SELECTED TEXT:
I second the check engine light mentioned upthread also. Damn thing can mean anything from ‘the gas cap is loose’ to ‘you are about to drop a lot of cash at the dealership!’ and you can’t tell the difference. Why not flash the error code instead?

My computer speakers. They are CONSTANTLY picking up interference.

I have to put my phone into airplane mode when I charge it at night or else they made a God awful sound. And they often pick up some random radio station.

They’re cheapish speakers, but a decent brand (Logitech,) so you’d think they would have gone through the trouble of putting on $0.10 ferrite cores on the wires, but nope. In theory, I can go out and just buy a couple and put them on myself, but effort.

Lack of pockets are definitely high up on my list. Unfair that most things I own have no pockets.

romansperson, take your car to an advance auto parts. They have a machine there they can plug into your car. Then, they don’t just get a “check engine light” but they actually can give you an error code. Then you go home and google the error code.

I used to do this with my old car. My advance auto parts was so nice, I ended up giving them all my business for incidentals.

(Now my new car has all specific codes. a few months ago it told my my tire pressure was low. In the winter, it’s been flashing the anti-lock brakes whenever they go into affect. When the oil is low it will tell me. I love my car.)

CHALLENGES:
**1.** Please return the forum thread word for word, starting at "romansperson, take your" and ending at "the error code.".
**2.** According to the forum thread, why should the car be taken to an Advance Auto Parts when the check engine light comes on? Answer in one to three sentences.

Collection entries:

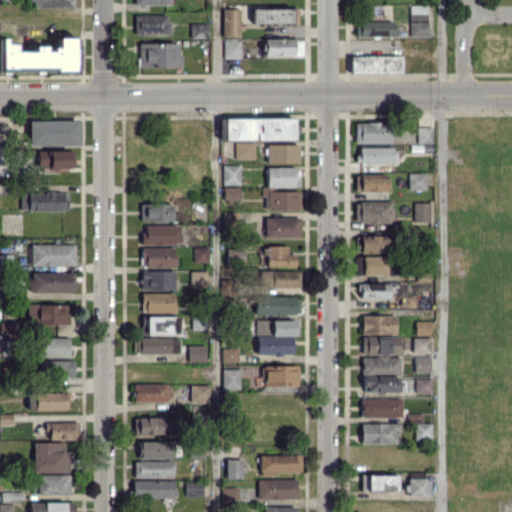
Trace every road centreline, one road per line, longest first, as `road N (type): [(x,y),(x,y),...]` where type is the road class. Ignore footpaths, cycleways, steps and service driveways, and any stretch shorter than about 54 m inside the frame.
road 1 (residential): [(325,511),(327,0)]
road 2 (residential): [(0,96),(511,94)]
road 3 (residential): [(100,0),(101,511)]
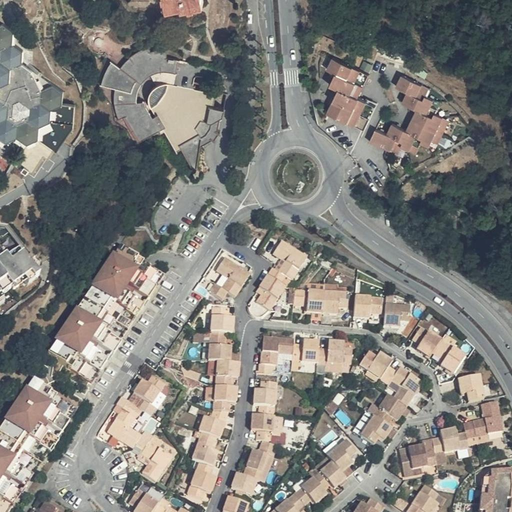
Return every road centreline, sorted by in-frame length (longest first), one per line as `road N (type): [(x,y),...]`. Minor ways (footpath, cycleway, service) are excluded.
road 1 (residential): [(364,483),(413,422),(441,406),(434,377),(373,333),(249,326)]
road 2 (residential): [(219,234),(98,416),(88,437),(88,477)]
road 3 (unclassified): [(301,212),(447,308),(511,386)]
road 4 (unclassified): [(511,352),(444,284),(350,223),(330,192)]
road 5 (residential): [(214,511),(244,425),(249,326)]
road 6 (unclassified): [(269,0),(273,146)]
road 7 (unclassified): [(309,140),(294,111),(286,0)]
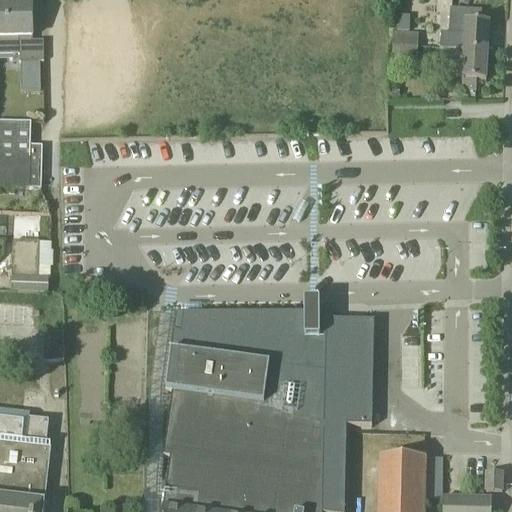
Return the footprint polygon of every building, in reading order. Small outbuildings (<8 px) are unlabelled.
[(44,64),(44,43),(33,43),(32,7),(0,7),(0,57),(20,57),(20,65),(25,65),(36,64),(44,64)] [(467,12),(465,36),(445,35),(444,51),(464,52),(488,53),(488,52),(492,51),(493,39),(489,37),(490,24),(480,23),(481,13),(467,12)] [(418,50),(419,36),(393,35),(393,48),(418,50)] [(418,63),(418,50),(393,48),(392,62),(418,63)] [(486,82),(488,53),(464,52),(462,92),(476,92),(477,82),(486,82)] [(40,82),(21,83),(21,92),(40,92),(40,82)] [(41,191),(42,148),(31,148),(31,125),(11,124),(0,123),(0,190),(21,191),(41,191)] [(39,245),(14,244),(14,268),(38,268),(39,245)] [(13,280),(38,280),(38,268),(14,268),(13,280)] [(48,295),(49,280),(38,280),(13,280),(13,293),(13,294),(32,294),(48,295)] [(170,460),(163,511),(322,511),(325,375),(326,338),(299,338),(299,315),(190,315),(185,315),(179,355),(164,459),(170,460)] [(62,316),(42,317),(43,336),(64,335),(62,316)] [(43,364),(64,363),(64,335),(43,336),(43,364)] [(30,417),(0,413),(0,511),(44,511),(45,505),(44,505),(51,446),(46,446),(49,424),(29,422),(30,417)] [(424,511),(425,502),(426,460),(381,459),(379,511),(424,511)] [(502,495),(503,475),(486,475),(486,494),(502,495)] [(492,511),(492,500),(462,500),(452,499),(444,499),(444,503),(443,511),(492,511)]
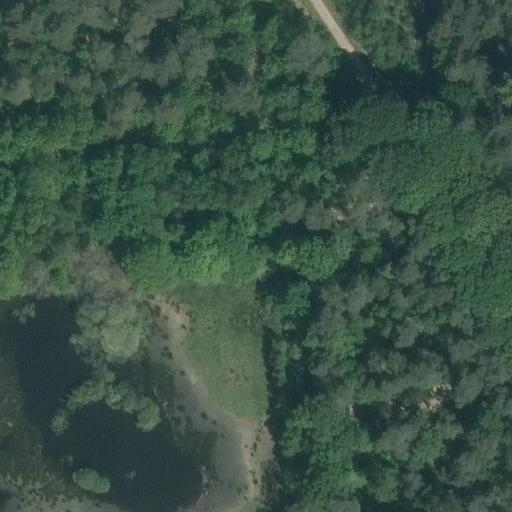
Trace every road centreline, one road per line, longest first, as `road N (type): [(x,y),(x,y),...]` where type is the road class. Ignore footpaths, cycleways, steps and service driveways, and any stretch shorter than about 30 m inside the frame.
road 1 (track): [(384,126),(0,172)]
road 2 (track): [(511,308),(384,126)]
road 3 (track): [(384,126),(300,0)]
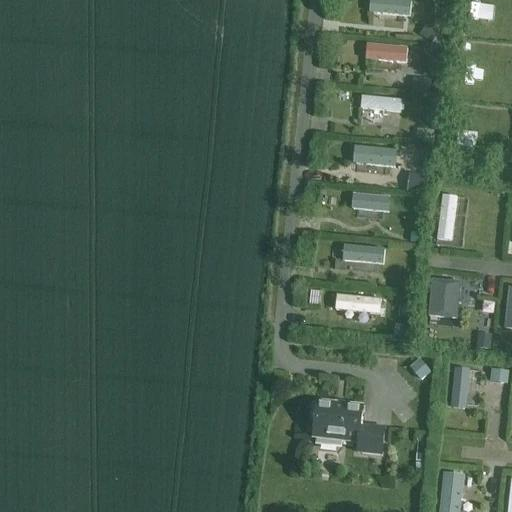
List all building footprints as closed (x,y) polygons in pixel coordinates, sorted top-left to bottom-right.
[(412,3),(381,0),(371,0),(370,14),(411,18),(412,3)] [(426,26),(420,36),(430,43),(437,34),(426,26)] [(408,49),(368,46),(366,61),(407,65),(408,49)] [(417,82),(416,94),(430,95),(430,83),(417,82)] [(402,102),(363,98),(361,111),(401,115),(402,102)] [(418,132),(417,143),(431,144),(432,133),(418,132)] [(398,152),(356,148),(354,166),(397,169),(398,152)] [(414,178),(412,194),(425,196),(427,180),(414,178)] [(459,199),(443,197),(438,241),(453,243),(459,199)] [(390,202),(353,199),(352,211),(389,215),(390,202)] [(411,234),(410,242),(418,243),(419,235),(411,234)] [(385,251),(345,247),(343,263),(384,267),(385,251)] [(401,274),(394,284),(407,294),(414,284),(401,274)] [(459,283),(431,281),(428,317),(456,319),(459,283)] [(377,300),(342,297),(340,314),(375,318),(377,300)] [(398,332),(397,341),(407,342),(408,333),(398,332)] [(478,337),(477,349),(490,350),(491,338),(478,337)] [(420,362),(411,370),(421,382),(430,374),(420,362)] [(471,373),(456,371),(453,406),(468,407),(471,373)] [(492,371),(491,384),(506,385),(507,373),(492,371)] [(314,406),(312,419),(315,420),(313,440),(317,440),(317,446),(341,449),(342,443),(358,445),(358,451),(382,453),(385,430),(361,427),(363,408),(317,403),(317,406),(314,406)] [(462,511),(467,479),(445,476),(440,511),(462,511)]
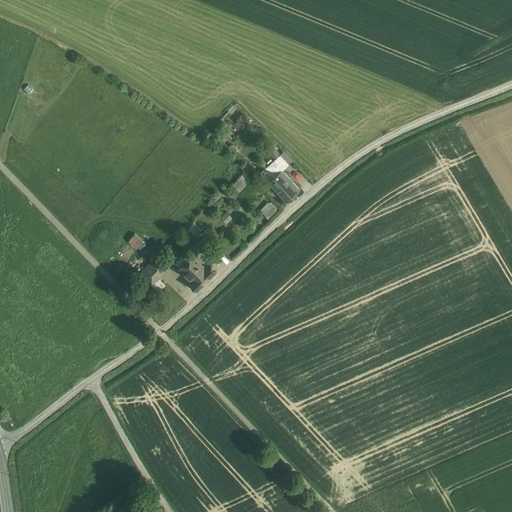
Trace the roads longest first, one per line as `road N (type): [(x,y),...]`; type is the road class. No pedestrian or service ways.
road 1 (unclassified): [(92,379),(159,332),(354,158),(511,84)]
road 2 (unclassified): [(92,379),(170,511)]
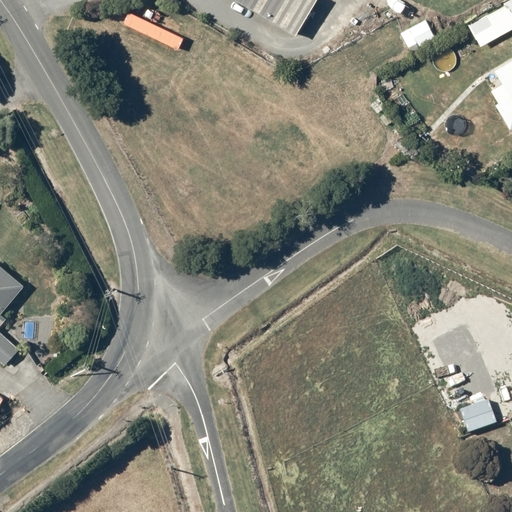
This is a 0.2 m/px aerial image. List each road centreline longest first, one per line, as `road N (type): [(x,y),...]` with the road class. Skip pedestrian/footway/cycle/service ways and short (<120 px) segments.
road 1 (residential): [(511,243),(437,215),(376,214),(345,224),(201,321),(132,329)]
road 2 (tertiary): [(0,4),(115,205),(134,270),(132,329)]
road 3 (residential): [(132,329),(176,363),(198,400),(227,511)]
road 4 (tertiary): [(0,475),(103,391),(132,329)]
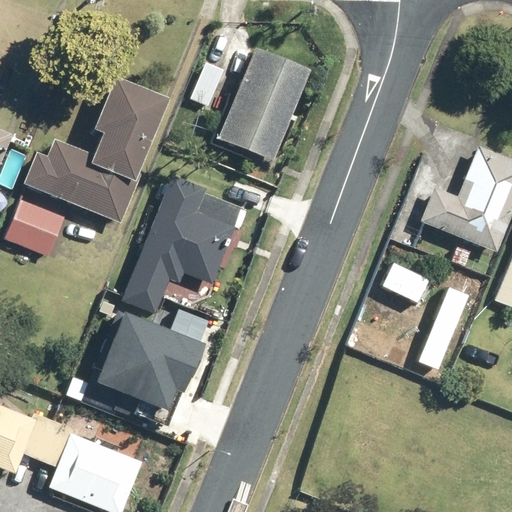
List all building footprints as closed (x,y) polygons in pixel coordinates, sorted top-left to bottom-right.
[(311,67),(255,44),(217,137),(274,160),(311,67)] [(205,57),(186,100),(208,110),(227,67),(205,57)] [(44,134),(25,184),(120,221),(169,95),(116,74),(96,127),(103,130),(94,153),(44,134)] [(0,162),(13,132),(0,126),(0,162)] [(435,188),(421,221),(498,253),(511,220),(511,157),(481,144),(458,197),(435,188)] [(173,171),(123,298),(155,311),(168,279),(181,284),(179,290),(206,301),(235,227),(197,212),(207,185),(173,171)] [(68,214),(22,196),(5,240),(51,258),(68,214)] [(511,247),(491,298),(511,306),(511,247)] [(118,310),(93,376),(164,403),(172,384),(178,387),(196,340),(118,310)] [(123,511),(144,462),(0,403),(0,466),(17,473),(25,452),(58,466),(50,486),(114,511),(123,511)]
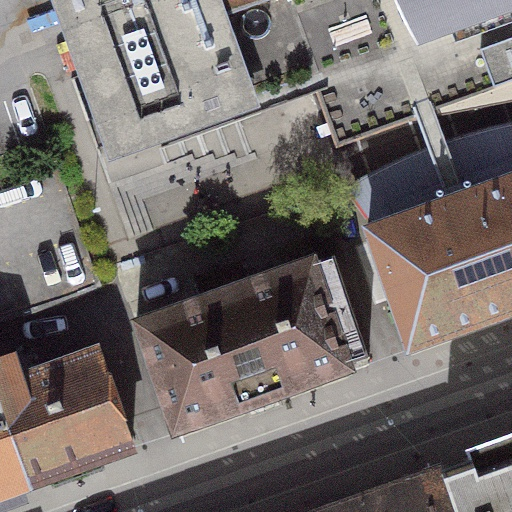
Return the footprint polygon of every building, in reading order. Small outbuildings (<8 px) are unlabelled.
[(511,82),(511,0),(61,0),(113,145),(310,75),(336,146),(500,87),(511,82)] [(366,231),(408,349),(511,312),(511,163),(511,131),(486,136),(440,150),(395,169),(353,192),(369,215),(388,208),(394,220),(366,231)] [(201,298),(135,322),(172,434),(261,403),(352,371),(350,365),(368,358),(332,255),(315,262),(314,259),(246,282),(240,265),(195,281),(201,298)] [(0,408),(27,485),(131,448),(96,352),(40,373),(32,350),(0,360),(0,408)] [(0,494),(27,485),(0,408),(0,494)] [(511,511),(511,434),(464,452),(468,461),(441,471),(456,511),(511,511)] [(456,511),(441,471),(323,511),(456,511)]
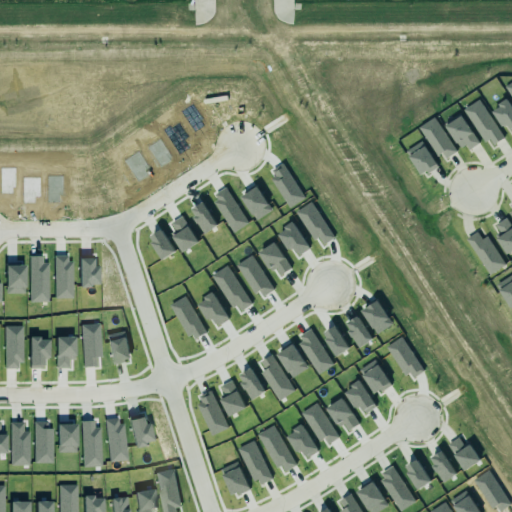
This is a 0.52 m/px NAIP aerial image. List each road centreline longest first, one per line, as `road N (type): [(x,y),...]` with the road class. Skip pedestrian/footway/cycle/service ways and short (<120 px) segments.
road 1 (residential): [(208,511),(113,227)]
road 2 (residential): [(233,149),(113,227),(0,229)]
road 3 (residential): [(164,379),(321,289)]
road 4 (residential): [(260,511),(410,424)]
road 5 (residential): [(164,379),(85,394),(0,395)]
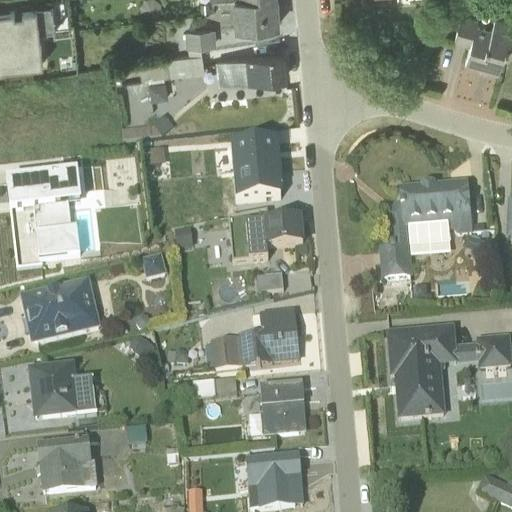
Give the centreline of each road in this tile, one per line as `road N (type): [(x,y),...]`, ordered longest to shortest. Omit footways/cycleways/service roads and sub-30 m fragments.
road 1 (residential): [(348,511),(310,102)]
road 2 (residential): [(310,102),(385,103),(511,136)]
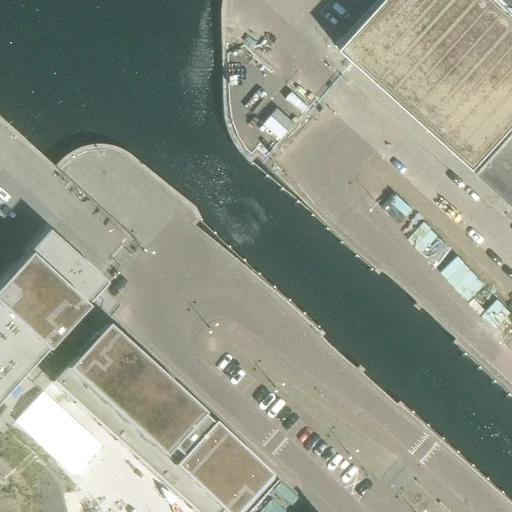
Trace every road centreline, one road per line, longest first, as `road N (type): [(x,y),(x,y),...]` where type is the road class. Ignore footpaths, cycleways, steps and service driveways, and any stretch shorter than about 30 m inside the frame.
road 1 (unclassified): [(351,511),(184,354),(187,313),(223,293),(249,302),(491,511)]
road 2 (unclassified): [(511,368),(309,187),(342,94)]
road 3 (unclassified): [(511,238),(342,94)]
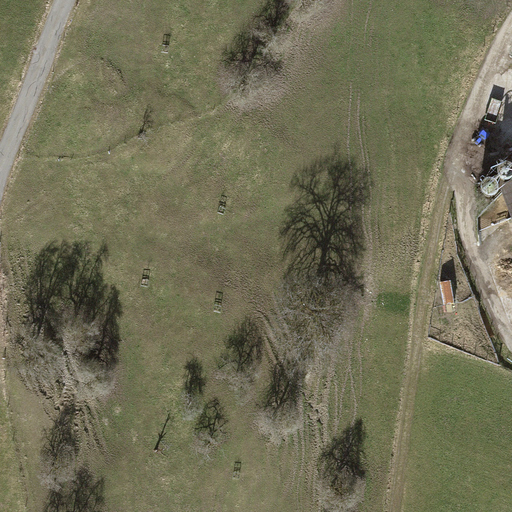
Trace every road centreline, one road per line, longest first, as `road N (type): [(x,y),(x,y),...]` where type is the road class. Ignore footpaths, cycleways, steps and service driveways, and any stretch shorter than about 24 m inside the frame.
road 1 (track): [(395,511),(450,175),(511,32)]
road 2 (unclassified): [(70,0),(0,182)]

RESULTS FOR THE EXERCISE:
**1.**
romansperson, take your car to an advance auto parts. They have a machine there they can plug into your car. Then, they don’t just get a “check engine light” but they actually can give you an error code. Then you go home and google the error code.

**2.** They have a machine there that can be plugged into the car. Instead of showing only a "check engine light," it gives an actual error code, which can then be looked up online at home.